Outro caso, muito mais grave do ponto de vista tanto político como social e ambiental, é o das florestas existentes num vasto território que vai do Nordeste até ao centro da Índia. Essa floresta serve as necessidades quotidianas das tribos e outras populações que enfrentam há muitos anos a ferocidade de quem quer aceder aos recursos da floresta e do subsolo, e do Estado indiano, que ajuda os “investidores” através da guerra, apoiado por instrutores militares israelitas e outros. Como única ajuda, as populações contam com as suas milícias e a guerrilha comunista. O Estado só manda nas cidades, nas bases militares, nas aldeias de “refugiados” formadas à força. Este conflito, que o Ocidente tem feito o favor de ignorar, vai naturalmente agravar-se agora. O extermínio dos comunistas e dos tribais está sublinhado na agenda dos fascistas.

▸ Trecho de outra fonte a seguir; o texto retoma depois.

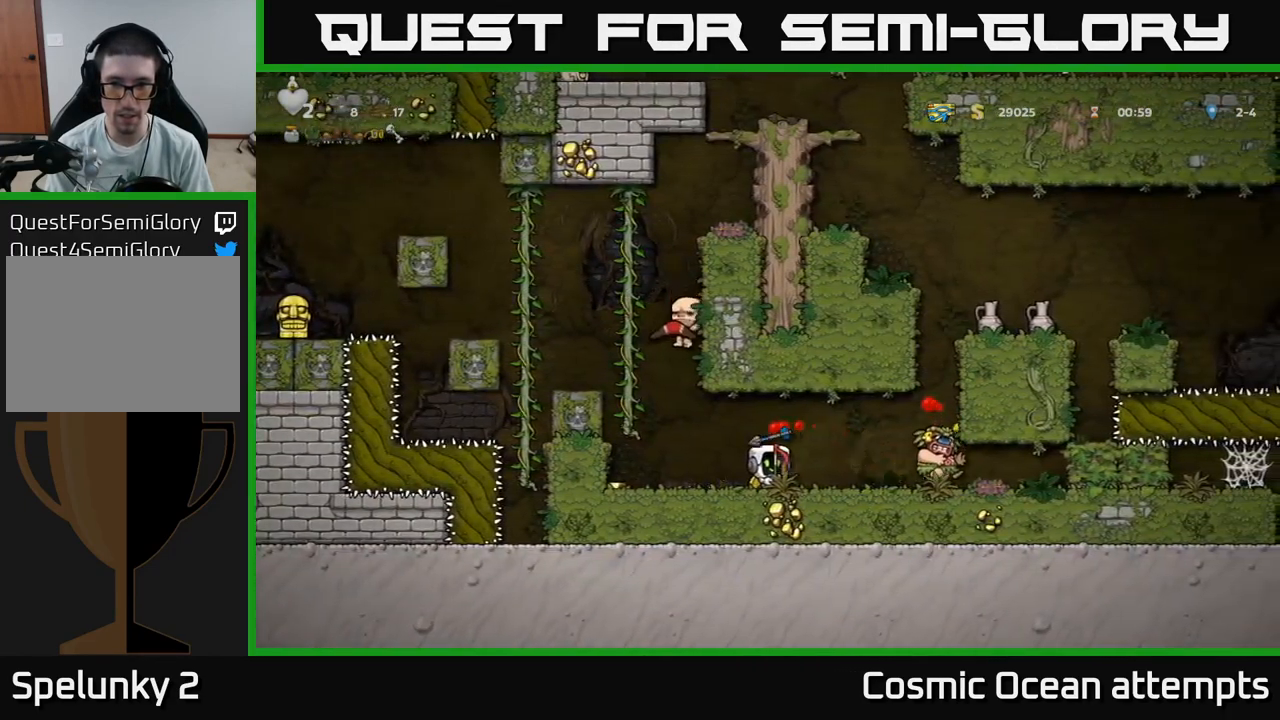
{"buttons": [], "left_stick": "center", "right_stick": "center", "events": [[184, "DPAD_LEFT", "down"], [450, "DPAD_LEFT", "up"]]}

A Índia vai “crescer”, vai “desenvolver-se”, pois claro. Podemos e devemos esperar que as ilhas de obscena riqueza existentes aqui e ali se expandam, que nasçam outras, que a classe média invada subúrbios e crie cidades novas, que floresçam ainda mais shoppings e arranha-céus, que haja por toda a parte ainda mais fábricas e motores a funcionar incondicionalmente, que a floresta seja queimada ou cortada, a montanha escalavrada, os rios poluídos ou bloqueados por barragens.

E devemos esperar também que a maioria dos que agora são muito pobres (centenas de milhões) continuem pobres – ou mais pobres ainda, se possível. E que os miseráveis sejam tratados com a mais terminal das durezas.

Por fim, devemos esperar que os intelectuais e artistas, que o fascismo vem perseguindo implacavelmente, e a classe média mais esclarecida das grandes cidades indianas tenham uma vida crescentemente marcada pela angústia.

No mais populoso país do mundo, lugar de soberbas civilizações antigas e pátria de Gandhi, o fascismo prepara-se para sacrificar as pessoas e a riqueza ambiental de uma vasta porção do planeta no altar do progresso e do capitalismo. Depois da chuva de flores e dos cantos de vitória, devemos agora esperar o fumo do progresso e dos incêndios provocados pela violência. Devemos esperar o pleno século XXI asiático, o horror com arranha-céus e polícia por todo o lado.

Penso nos amigos que tenho na Índia e nos seus companheiros. Estão praticamente sós perante o inimigo – e assim o têm estado quase sempre, embora em condições menos dramáticas. Que a esquerda, os ecologistas e as pessoas de bem de todo o mundo os ajudem, se o souberem fazer.